[[ DATA PROVIDED, beginning ]]
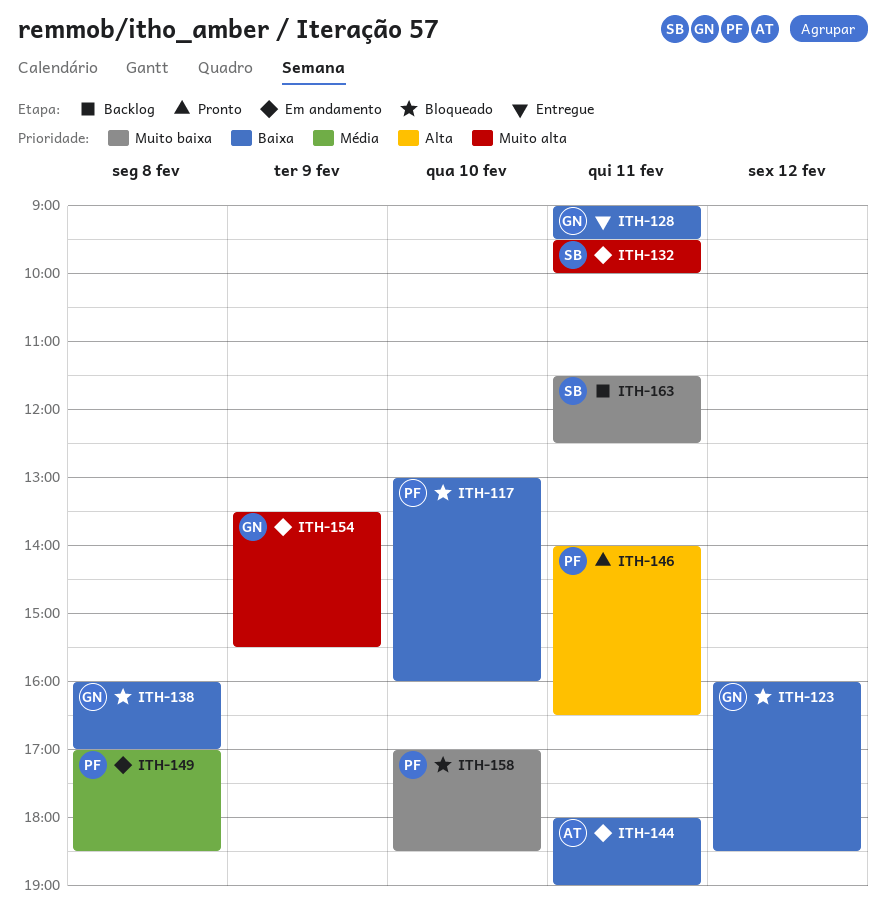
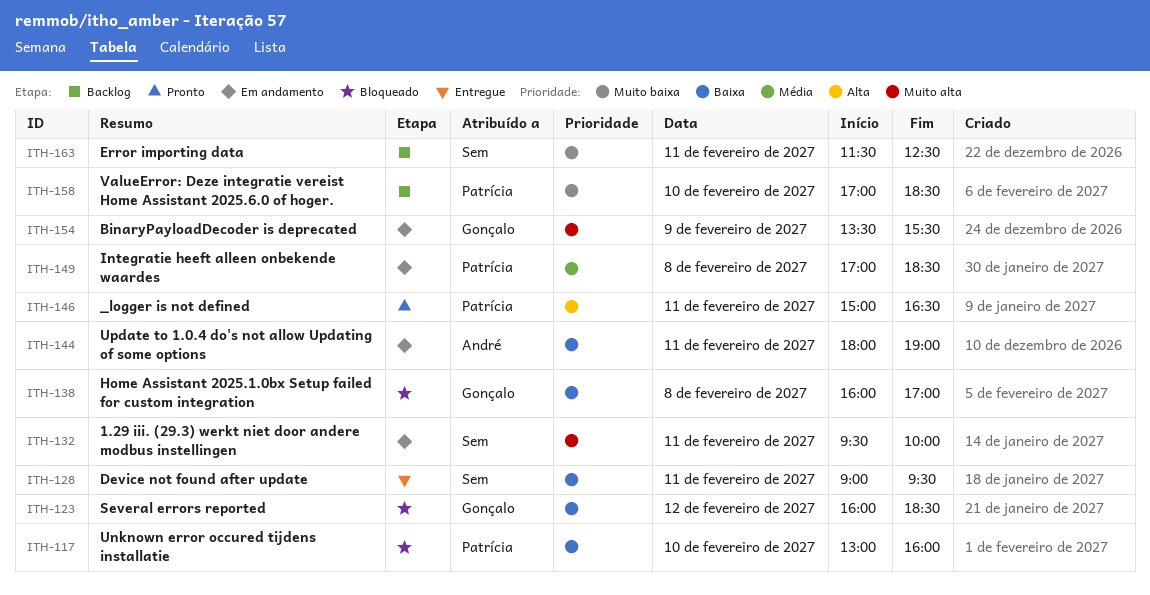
ITH-128, owner: Gonçalo -> Sem
ITH-146, begins: 14:00 -> 15:00
ITH-158, status: Bloqueado -> Backlog

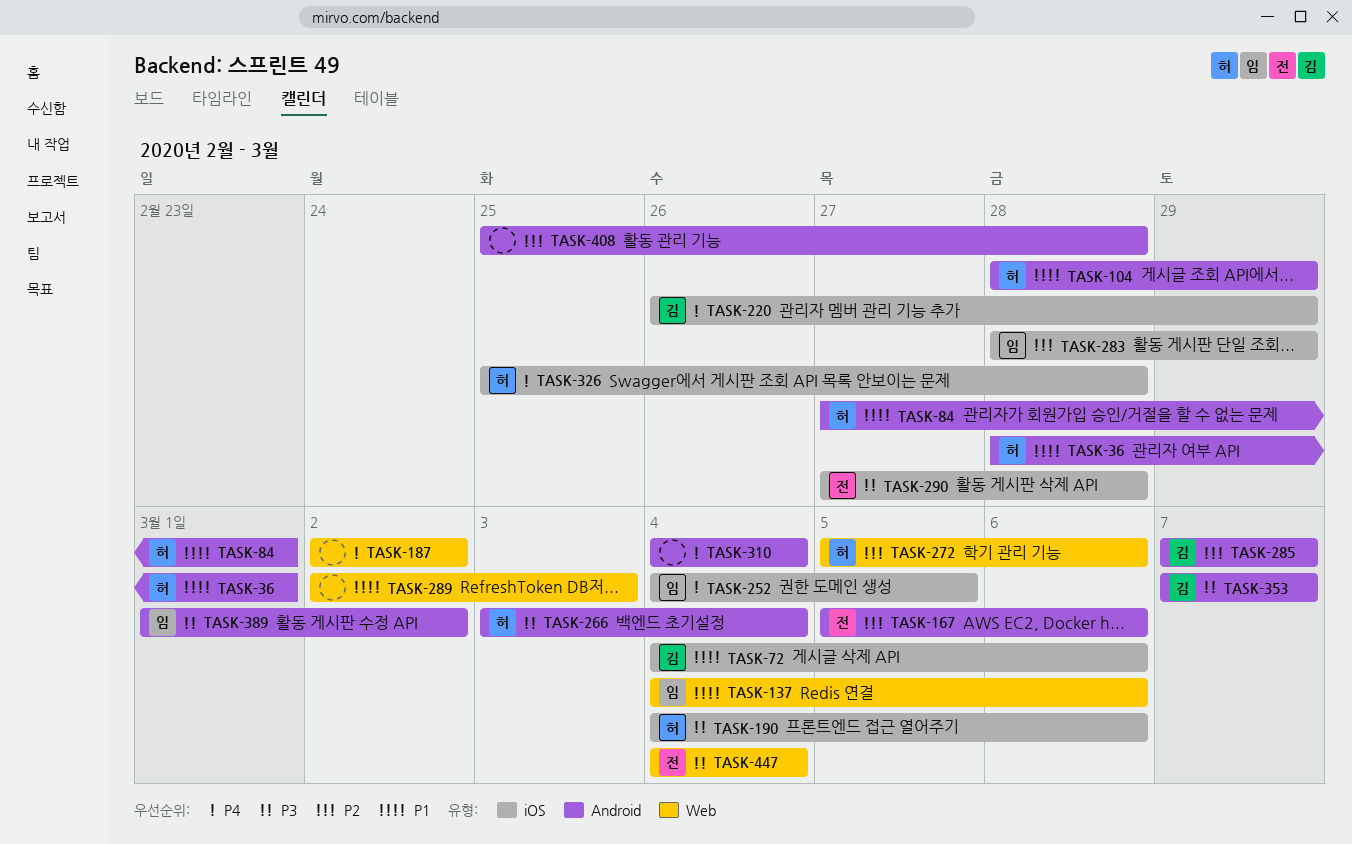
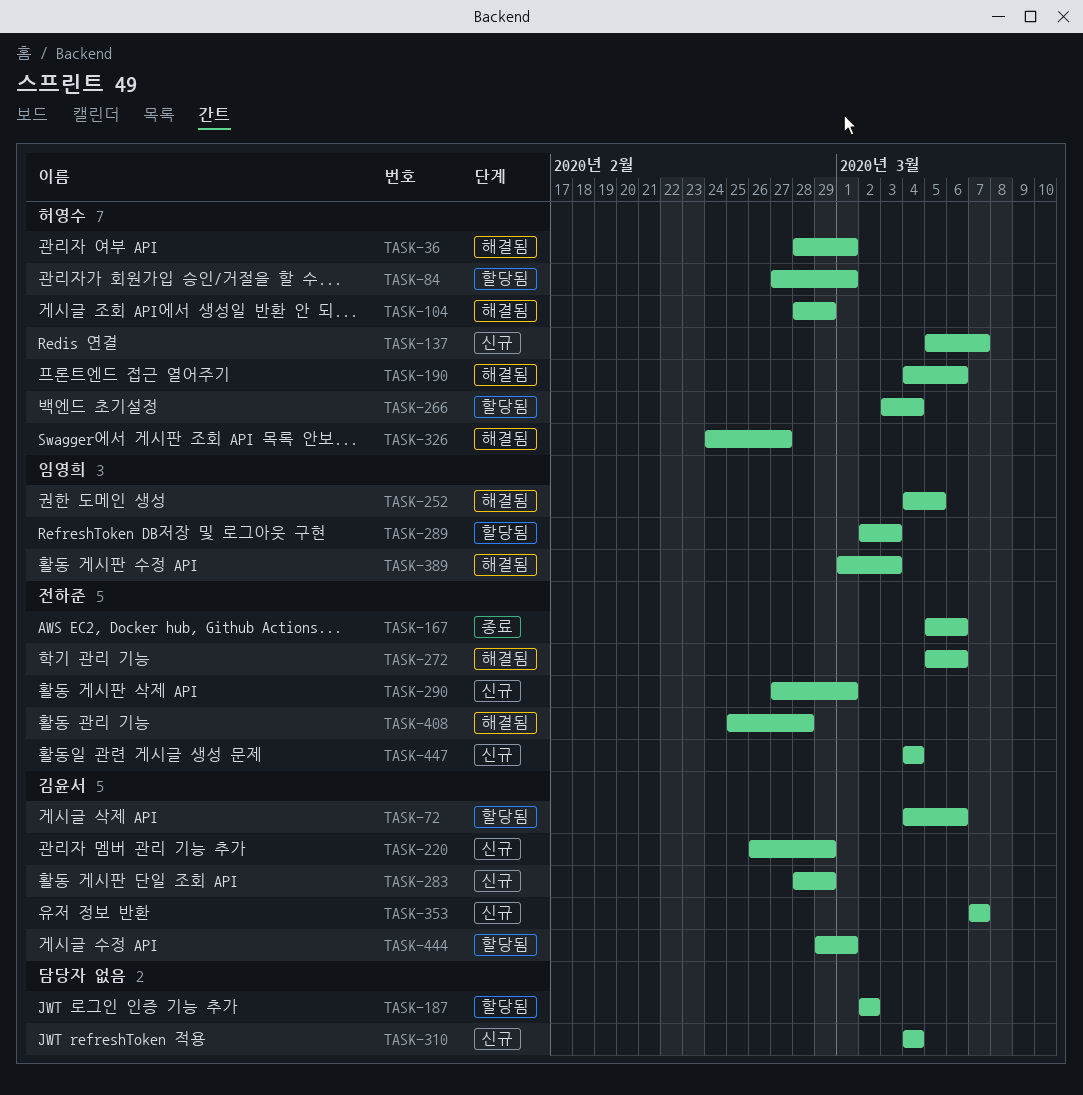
TASK-137, owner: 임영희 -> 허영수
TASK-137, start: Mar 4 -> Mar 5
TASK-137, due: Mar 6 -> Mar 7
TASK-272, owner: 허영수 -> 전하준
TASK-283, owner: 임영희 -> 김윤서
TASK-285: present -> none
TASK-289, owner: none -> 임영희
TASK-290, due: Feb 28 -> Mar 1
TASK-326, start: Feb 25 -> Feb 24
TASK-326, due: Feb 28 -> Feb 27
TASK-389, due: Mar 2 -> Mar 3
TASK-408, owner: none -> 전하준
TASK-444: none -> present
[[ DATA PROVIDED, end ]]
EXERCISE DETAILS - Report how many lines in the material contain the word "start", writing the number and nothing more.

ANSWER TO THE EXERCISE - 2